I believe at future discussions, we will be able to provide some guidance regarding the fully administered dose to the patients, which we think would be most valuable for achieving the best effects. However, we should wait until after we have a discussion with the regulators.

Our next question comes from Peter Lawson with Barclays. Your line is open.

Hey, Scott, thanks for taking the questions. Just on the FDA meeting in Q1, will you communicate the outcome around the dosing to us and will the combination with your PD-L1 and CTLA-4 start on the basis of that discussion with the FDA or will that start sooner? Just kind of help us through the timing and communication in Q1?

Yes. Regarding the meeting, as we move into March, the quarter ends at the end of March. We will have the FDA meeting sometime within the next four weeks. The outcome of that meeting has no effect on the start of the combination study. In fact, patients are already in screening right now and it is likely that we will have the first patient dosed potentially even before that meeting. As for communication about that, obviously, we will need to see what the written comments come back, so I think the likelihood is we will communicate this sometime in the second quarter.

Great, thank you. And then regarding the data set dissemination, the second half is going to be with the new dosing. That is the idea versus existing patients?

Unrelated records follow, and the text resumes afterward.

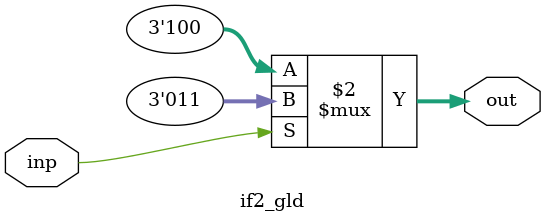
<source format=v>
module if2_gld (
  input        inp, 
  output [2:0] out
);

assign out = inp == 0 ? 3'd4 : 3'd3;

endmodule

</source>
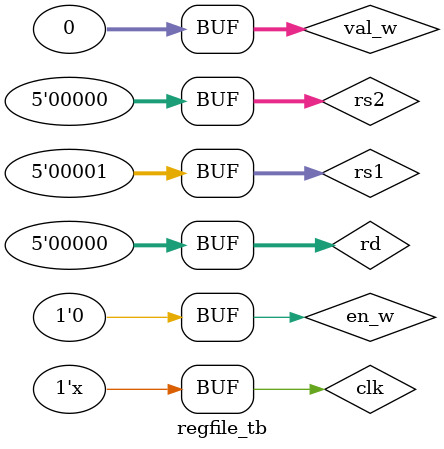
<source format=v>
`include "regfile.v"
module regfile_tb;
	reg clk, en_w;
	reg[4:0] rs1, rs2, rd;
	reg[31:0] val_w;
	wire[31:0] rs1_out, rs2_out;

	initial begin
		$monitor("rs1 = %d\n rs2 = %d\n rd = %d\n write_enable = %d\n write_value = %d\n rs1_out = %d\n rs2_out = %d\n\n",
		rs1, rs2, rd, en_w, val_w, rs1_out, rs2_out);
		#5 rs1 =0; rs2=0; rd=0; val_w=0; en_w=0;
		#10 rs1 =1; rs2=0; rd=1; val_w=24; en_w=1;
		#10;
		#5 rs1=1; rs2=0; rd=0; val_w=0; en_w=0;
	end

	always begin
		#5 clk = !clk;
	end

	regfile regfile_t(rs1, rs2, rd, val_w, en_w, clk, rs1_out, rs2_out);
	
endmodule

</source>
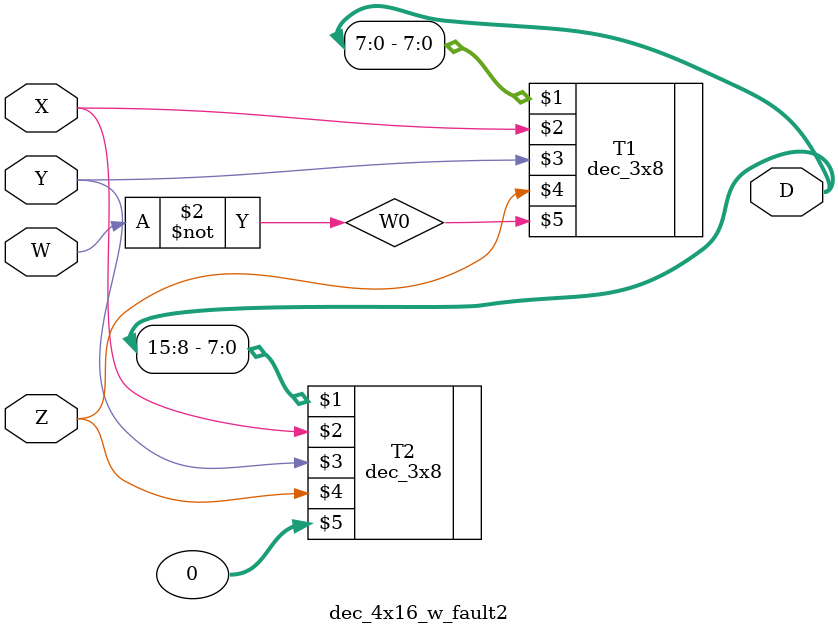
<source format=v>
`timescale 1ns / 1ps
module dec_4x16_w_fault2(output [15:0]D, input X,Y,Z,W);
wire W0;
not(W0,W);//SA0 fault at w wire going throgh second decoder 
dec_3x8 T1(D[7:0],X,Y,Z,W0), T2(D[15:8],X,Y,Z,0);

endmodule
</source>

No, I believe the point is that we wanted the data to continue to mature on these patients that are on the 3 mg per kg Q3 regimen. Whatever update we provide, irrespective of modifications, for particular indications, we plan to continue. We would then apply the new dosing, and that wouldn’t start until the second half of the year.

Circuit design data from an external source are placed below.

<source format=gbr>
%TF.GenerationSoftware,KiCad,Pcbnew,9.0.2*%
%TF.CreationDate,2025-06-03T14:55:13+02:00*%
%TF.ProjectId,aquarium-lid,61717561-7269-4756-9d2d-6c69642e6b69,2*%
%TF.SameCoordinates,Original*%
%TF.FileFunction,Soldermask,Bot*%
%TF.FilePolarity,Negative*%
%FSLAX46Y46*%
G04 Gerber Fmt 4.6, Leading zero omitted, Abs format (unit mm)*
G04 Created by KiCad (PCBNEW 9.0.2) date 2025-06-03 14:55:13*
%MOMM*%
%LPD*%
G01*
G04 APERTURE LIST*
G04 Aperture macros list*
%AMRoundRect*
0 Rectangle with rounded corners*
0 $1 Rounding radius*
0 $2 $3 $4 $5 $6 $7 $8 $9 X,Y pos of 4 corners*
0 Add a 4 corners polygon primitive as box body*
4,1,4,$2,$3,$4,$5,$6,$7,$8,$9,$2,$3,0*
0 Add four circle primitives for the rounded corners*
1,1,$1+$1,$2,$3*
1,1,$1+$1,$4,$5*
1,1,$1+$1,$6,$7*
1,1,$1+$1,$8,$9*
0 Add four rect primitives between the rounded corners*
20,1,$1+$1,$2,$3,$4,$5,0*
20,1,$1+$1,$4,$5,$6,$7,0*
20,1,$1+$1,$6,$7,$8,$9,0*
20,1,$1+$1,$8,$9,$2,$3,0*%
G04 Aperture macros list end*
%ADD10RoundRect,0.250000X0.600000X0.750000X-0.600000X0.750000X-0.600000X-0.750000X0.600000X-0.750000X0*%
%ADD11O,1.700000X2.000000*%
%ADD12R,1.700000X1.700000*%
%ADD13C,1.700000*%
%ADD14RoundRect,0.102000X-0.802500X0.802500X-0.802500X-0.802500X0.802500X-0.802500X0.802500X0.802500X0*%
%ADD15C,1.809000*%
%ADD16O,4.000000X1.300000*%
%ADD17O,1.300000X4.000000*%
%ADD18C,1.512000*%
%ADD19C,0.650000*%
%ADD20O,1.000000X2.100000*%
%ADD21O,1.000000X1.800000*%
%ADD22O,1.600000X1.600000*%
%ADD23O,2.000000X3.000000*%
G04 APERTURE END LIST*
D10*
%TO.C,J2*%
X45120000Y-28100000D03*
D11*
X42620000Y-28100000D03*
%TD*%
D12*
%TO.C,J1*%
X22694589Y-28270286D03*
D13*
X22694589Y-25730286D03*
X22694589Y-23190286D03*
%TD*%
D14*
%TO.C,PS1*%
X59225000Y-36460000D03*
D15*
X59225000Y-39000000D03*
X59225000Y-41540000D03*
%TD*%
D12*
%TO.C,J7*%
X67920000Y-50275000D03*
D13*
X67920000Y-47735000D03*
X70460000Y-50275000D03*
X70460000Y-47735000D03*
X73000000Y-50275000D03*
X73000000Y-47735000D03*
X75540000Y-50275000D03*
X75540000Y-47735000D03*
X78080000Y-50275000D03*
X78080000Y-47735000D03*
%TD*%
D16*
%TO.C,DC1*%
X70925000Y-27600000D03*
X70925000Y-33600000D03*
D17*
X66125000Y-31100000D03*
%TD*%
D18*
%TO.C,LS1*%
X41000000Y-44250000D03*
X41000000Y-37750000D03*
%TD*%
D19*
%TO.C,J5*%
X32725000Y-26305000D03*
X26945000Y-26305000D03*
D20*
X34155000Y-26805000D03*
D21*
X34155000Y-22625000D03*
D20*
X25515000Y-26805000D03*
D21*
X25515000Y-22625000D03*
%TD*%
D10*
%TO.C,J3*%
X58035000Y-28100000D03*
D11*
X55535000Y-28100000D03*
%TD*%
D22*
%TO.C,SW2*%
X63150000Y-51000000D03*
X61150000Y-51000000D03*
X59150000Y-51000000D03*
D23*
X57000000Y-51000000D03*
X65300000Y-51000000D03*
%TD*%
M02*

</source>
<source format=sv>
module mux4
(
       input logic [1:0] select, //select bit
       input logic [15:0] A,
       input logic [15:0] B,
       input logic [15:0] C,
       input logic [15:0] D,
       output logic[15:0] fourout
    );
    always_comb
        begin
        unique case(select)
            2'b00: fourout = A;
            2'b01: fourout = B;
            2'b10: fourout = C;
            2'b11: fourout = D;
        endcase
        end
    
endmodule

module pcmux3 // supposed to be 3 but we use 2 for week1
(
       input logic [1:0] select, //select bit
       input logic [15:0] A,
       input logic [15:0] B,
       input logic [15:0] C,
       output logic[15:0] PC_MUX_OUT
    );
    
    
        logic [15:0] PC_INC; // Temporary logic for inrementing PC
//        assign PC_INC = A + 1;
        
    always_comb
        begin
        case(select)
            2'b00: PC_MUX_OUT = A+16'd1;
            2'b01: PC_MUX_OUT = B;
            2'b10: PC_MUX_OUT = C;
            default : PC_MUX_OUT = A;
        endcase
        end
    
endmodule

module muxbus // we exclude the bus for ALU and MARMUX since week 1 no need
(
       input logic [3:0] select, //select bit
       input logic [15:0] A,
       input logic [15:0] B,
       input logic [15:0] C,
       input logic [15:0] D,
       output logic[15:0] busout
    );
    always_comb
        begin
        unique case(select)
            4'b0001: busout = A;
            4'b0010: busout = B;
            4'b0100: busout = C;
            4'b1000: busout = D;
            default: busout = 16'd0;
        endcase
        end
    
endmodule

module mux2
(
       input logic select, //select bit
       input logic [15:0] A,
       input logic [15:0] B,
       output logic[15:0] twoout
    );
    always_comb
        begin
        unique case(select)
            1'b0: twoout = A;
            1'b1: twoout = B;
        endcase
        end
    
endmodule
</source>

Our next question comes from David Dai with SMBC. Your line is open.

Thanks for taking my question. Just a couple of questions on MGC018. Regarding the dose expansion data in prostate cancer and second half of this year, could you just set the data expectations and what would be the clinical benchmark we are expecting? Also, on MGC018 and prostate cancer, could you share some of your thoughts on biomarker strategies to further identify responders in prostate cancer?

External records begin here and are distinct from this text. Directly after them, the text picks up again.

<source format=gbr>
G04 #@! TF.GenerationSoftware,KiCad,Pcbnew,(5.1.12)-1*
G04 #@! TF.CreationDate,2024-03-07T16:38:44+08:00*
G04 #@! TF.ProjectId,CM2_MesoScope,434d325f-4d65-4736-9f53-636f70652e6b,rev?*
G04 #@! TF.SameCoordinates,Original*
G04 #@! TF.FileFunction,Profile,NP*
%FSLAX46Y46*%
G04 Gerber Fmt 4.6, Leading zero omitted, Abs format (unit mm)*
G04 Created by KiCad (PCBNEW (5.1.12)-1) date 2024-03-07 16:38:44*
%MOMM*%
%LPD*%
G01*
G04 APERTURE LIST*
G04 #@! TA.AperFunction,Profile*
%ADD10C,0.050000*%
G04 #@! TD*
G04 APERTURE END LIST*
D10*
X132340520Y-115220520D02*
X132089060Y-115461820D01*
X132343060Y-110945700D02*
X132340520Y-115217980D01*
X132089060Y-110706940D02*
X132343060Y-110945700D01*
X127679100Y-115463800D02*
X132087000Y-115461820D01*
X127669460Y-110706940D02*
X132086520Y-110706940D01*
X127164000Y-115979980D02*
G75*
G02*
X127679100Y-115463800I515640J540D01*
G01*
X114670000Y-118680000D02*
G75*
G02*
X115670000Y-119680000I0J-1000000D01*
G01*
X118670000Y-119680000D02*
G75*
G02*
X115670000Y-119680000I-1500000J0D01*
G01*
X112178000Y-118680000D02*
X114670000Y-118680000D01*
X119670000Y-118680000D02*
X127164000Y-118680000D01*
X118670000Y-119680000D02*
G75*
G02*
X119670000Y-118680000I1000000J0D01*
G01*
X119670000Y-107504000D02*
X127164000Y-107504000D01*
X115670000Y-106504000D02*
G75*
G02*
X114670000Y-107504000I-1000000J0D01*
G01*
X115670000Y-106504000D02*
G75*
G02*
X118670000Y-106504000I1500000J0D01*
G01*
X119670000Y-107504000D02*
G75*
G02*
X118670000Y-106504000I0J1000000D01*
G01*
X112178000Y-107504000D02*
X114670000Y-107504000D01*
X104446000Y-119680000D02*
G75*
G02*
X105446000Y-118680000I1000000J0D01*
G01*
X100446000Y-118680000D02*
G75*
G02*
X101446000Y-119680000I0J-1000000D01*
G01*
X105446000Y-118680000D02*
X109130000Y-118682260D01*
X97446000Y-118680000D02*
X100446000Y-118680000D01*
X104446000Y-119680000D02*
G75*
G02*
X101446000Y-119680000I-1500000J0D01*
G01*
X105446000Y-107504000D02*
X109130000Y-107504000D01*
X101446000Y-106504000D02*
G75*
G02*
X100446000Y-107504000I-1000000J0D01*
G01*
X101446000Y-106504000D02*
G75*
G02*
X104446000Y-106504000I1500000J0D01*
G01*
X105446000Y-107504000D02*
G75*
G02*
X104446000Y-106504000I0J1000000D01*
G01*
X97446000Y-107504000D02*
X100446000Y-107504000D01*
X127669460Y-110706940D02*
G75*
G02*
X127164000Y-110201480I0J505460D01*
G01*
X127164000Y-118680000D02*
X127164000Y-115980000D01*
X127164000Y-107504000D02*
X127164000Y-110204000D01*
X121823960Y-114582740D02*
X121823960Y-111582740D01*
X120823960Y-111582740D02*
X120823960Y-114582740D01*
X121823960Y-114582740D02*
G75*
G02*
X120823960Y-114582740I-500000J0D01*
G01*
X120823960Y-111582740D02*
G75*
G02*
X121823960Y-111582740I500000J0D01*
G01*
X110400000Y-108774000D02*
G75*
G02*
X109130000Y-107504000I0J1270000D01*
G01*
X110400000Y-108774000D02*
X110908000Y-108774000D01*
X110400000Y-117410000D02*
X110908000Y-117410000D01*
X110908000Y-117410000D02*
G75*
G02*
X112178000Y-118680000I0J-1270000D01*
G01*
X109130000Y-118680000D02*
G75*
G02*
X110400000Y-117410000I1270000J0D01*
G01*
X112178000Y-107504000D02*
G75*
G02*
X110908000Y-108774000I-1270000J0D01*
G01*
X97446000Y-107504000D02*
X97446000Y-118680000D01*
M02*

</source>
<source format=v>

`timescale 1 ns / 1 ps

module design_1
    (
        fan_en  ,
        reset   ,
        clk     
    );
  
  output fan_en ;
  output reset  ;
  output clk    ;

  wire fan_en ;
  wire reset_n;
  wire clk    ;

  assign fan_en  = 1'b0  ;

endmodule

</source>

Thanks, David. Regarding dose expansion, as you know, these are very late-line castration-resistant prostate cancer patients. The patient line of therapy for the expansion cohorts was third and fourth-line therapy. Historically, these patients have had progression within several months depending on the study they were previously involved in. We are clearly looking at those markers for advancing beyond what historical data suggests, and we have reviewed our data with experts in the field. We feel that our profile, even with a limited 40 patients, could provide significant benefits to these patients moving forward. As I pointed out earlier, we are looking to enhance this effect by dosage modifications, and that will be part of our analysis. We will continue to look at different patient populations. We have not specifically identified any gene markers that would predict favorable outcome for MGC018, but we will continue to analyze that and also look at patients who have various disease types. Most nodes versus those with bone disease, at this point, while we have treated approximately 50 patients with this dose, this data is still limited. We have observed that high levels of B7-H3 expression do not seem to be predictive for those patients who would respond or not, and we have seen patients with low H scores that showed evidence of activity. So right now, for prostate cancer, that does not seem to be the predictable marker going forward.

There are no further questions. Let me turn the call back over to Dr. Scott Canning for closing remarks.

I want to thank everyone for participating in the call today. Obviously, we have a lot of exciting data that will be coming up during the course of the year and look forward to sharing with you at a future conference. Thank you.

This concludes the program. You may now disconnect.